Table
This documentation reflects Arrow JS v4.0. Needs to be updated for the new Arrow API in v9.0 +.
Logical table as sequence of chunked arrays
Overview
The JavaScript Table
class is not part of the Apache Arrow specification as such, but is rather a tool to allow you to work with multiple record batches and array pieces as a single logical dataset.
As a relevant example, we may receive multiple small record batches in a socket stream, then need to concatenate them into contiguous memory for use in NumPy or pandas. The Table object makes this efficient without requiring additional memory copying.
A Table’s columns are instances of Column
, which is a container for one or more arrays of the same type.
Usage
Table.new()
accepts an Object
of Columns
or Vectors
, where the keys will be used as the field names for the Schema
:
const i32s = Int32Vector.from([1, 2, 3]);
const f32s = Float32Vector.from([0.1, 0.2, 0.3]);
const table = Table.new({i32: i32s, f32: f32s});
assert(table.schema.fields[0].name === 'i32');
It also accepts a a list of Vectors with an optional list of names or Fields for the resulting Schema. If the list is omitted or a name is missing, the numeric index of each Vector will be used as the name:
const i32s = Int32Vector.from([1, 2, 3]);
const f32s = Float32Vector.from([0.1, 0.2, 0.3]);
const table = Table.new([i32s, f32s], ['i32']);
assert(table.schema.fields[0].name === 'i32');
assert(table.schema.fields[1].name === '1');
If the supplied arguments are Column
instances, Table.new
will infer the Schema
from the Column
s:
const i32s = Column.new('i32', Int32Vector.from([1, 2, 3]));
const f32s = Column.new('f32', Float32Vector.from([0.1, 0.2, 0.3]));
const table = Table.new(i32s, f32s);
assert(table.schema.fields[0].name === 'i32');
assert(table.schema.fields[1].name === 'f32');
If the supplied Vector or Column lengths are unequal, Table.new
will
extend the lengths of the shorter Columns, allocating additional bytes
to represent the additional null slots. The memory required to allocate
these additional bitmaps can be computed as:
let additionalBytes = 0;
for (let vec in shorter_vectors) {
additionalBytes += ((longestLength - vec.length + 63) & ~63) >> 3;
}
For example, an additional null bitmap for one million null values would require 125,000
bytes (((1e6 + 63) & ~63) >> 3
), or approx. 0.11MiB
Inheritance
Table
extends Chunked
Static Methods
Table.empty() : Table
Creates an empty table
Table.from() : Table
Creates an empty table
Table.from(source: RecordBatchReader): Table
Table.from(source: Promise<RecordBatchReader>
): Promise<Table>
Table.from(source?: any) : Table
Table.fromAsync(source: import('./ipc/reader').FromArgs): Promise<Table>
Table.fromVectors(vectors: any[], names?: String[]) : Table
Table.fromStruct(struct: Vector) : Table
Table.new(columns: Object)
Table.new(...columns)
Table.new(vectors: Vector[], names: String[])
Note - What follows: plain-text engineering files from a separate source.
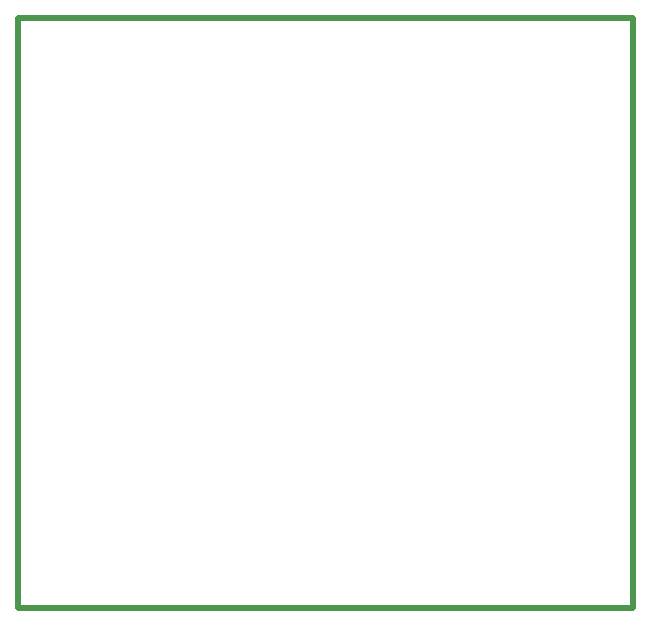
<source format=gm1>
G04*
G04 #@! TF.GenerationSoftware,Altium Limited,Altium Designer,21.4.1 (30)*
G04*
G04 Layer_Color=16711935*
%FSLAX24Y24*%
%MOIN*%
G70*
G04*
G04 #@! TF.SameCoordinates,E320E570-2092-40B9-98FA-40774E7A4B3A*
G04*
G04*
G04 #@! TF.FilePolarity,Positive*
G04*
G01*
G75*
%ADD69C,0.0197*%
D69*
X23543Y6850D02*
Y26535D01*
X3071D02*
X23543D01*
X3071D02*
X3071Y6850D01*
X23543D01*
M02*

</source>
Type safe constructors. Functionally equivalent to calling new Table()
with the same arguments, however if using Typescript using the new
method instead will ensure that types inferred from the arguments "flow through" into the return Table type.
Members
schema (readonly)
The Schema
of this table.
length : Number (readonly)
The number of rows in this table.
TBD: this does not consider filters
chunks : RecordBatch[] (readonly)
The list of chunks in this table.
numCols : Number (readonly)
The number of columns in this table.
Methods
constructor(batches: RecordBatch[])
The schema will be inferred from the record batches.
constructor(...batches: RecordBatch[])
The schema will be inferred from the record batches.
constructor(schema: Schema, batches: RecordBatch[])
constructor(schema: Schema, ...batches: RecordBatch[])
constructor(...args: any[])
Create a new Table
from a collection of Columns
or Vectors
, with an optional list of names or Fields
.
TBD
clone(chunks?:)
Returns a new copy of this table.
getColumnAt(index: number): Column | null
Gets a column by index.
getColumn(name: String): Column | null
Gets a column by name
getColumnIndex(name: String) : Number | null
Returns the index of the column with name name
.
getChildAt(index: number): Column | null
TBD
serialize(encoding = 'binary', stream = true) : Uint8Array
Returns a Uint8Array
that contains an encoding of all the data in the table.
Note: Passing the returned data back into Table.from()
creates a "deep clone" of the table.
count(): number
TBD - Returns the number of elements.
select(...columnNames: string[]) : Table
Returns a new Table with the specified subset of columns, in the specified order.
countBy(name : Col | String) : Table
Returns a new Table that contains two columns (values
and counts
).